**ACTIVITY:**
Find and copy every line in the records that includes the string "Short".

Itemized modification records:
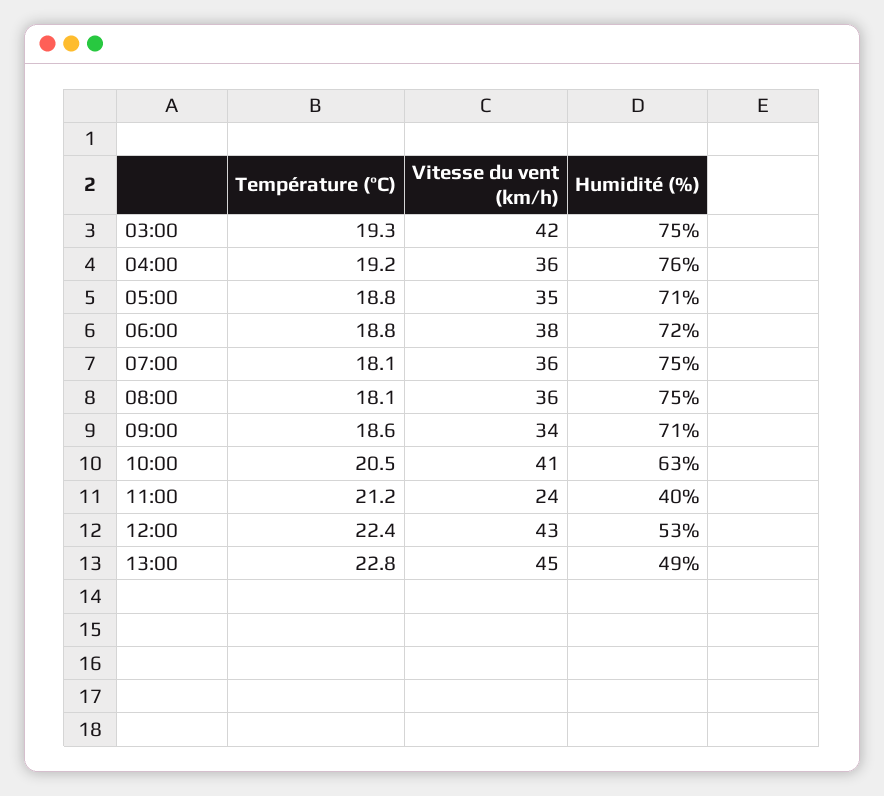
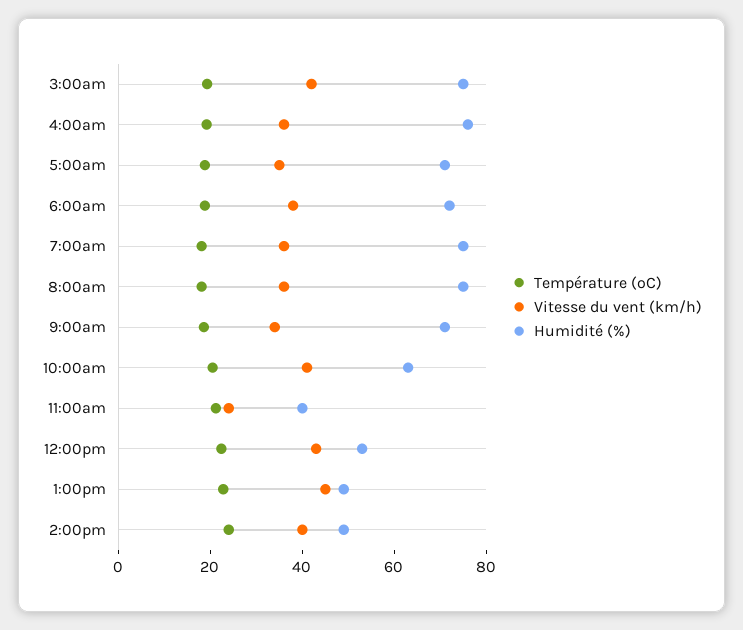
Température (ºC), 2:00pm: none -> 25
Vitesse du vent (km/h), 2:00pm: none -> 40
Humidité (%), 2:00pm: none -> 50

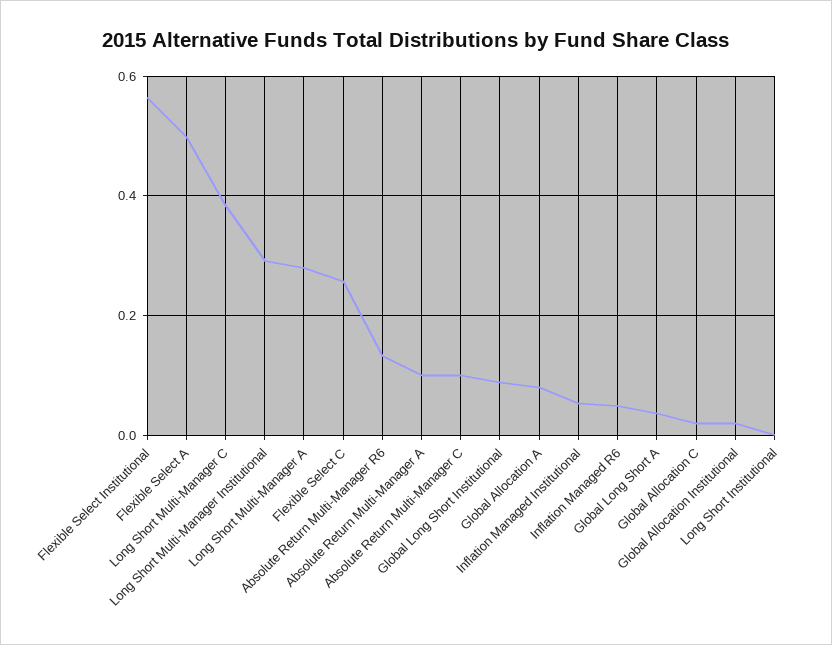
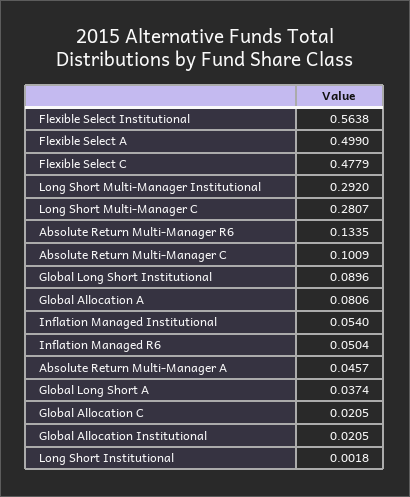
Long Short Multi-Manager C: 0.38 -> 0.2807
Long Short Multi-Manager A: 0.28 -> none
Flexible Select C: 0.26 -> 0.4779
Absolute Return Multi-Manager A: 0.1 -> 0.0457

**FINISHED TASK:**
Long Short Multi-Manager C: 0.38 -> 0.2807
Long Short Multi-Manager A: 0.28 -> none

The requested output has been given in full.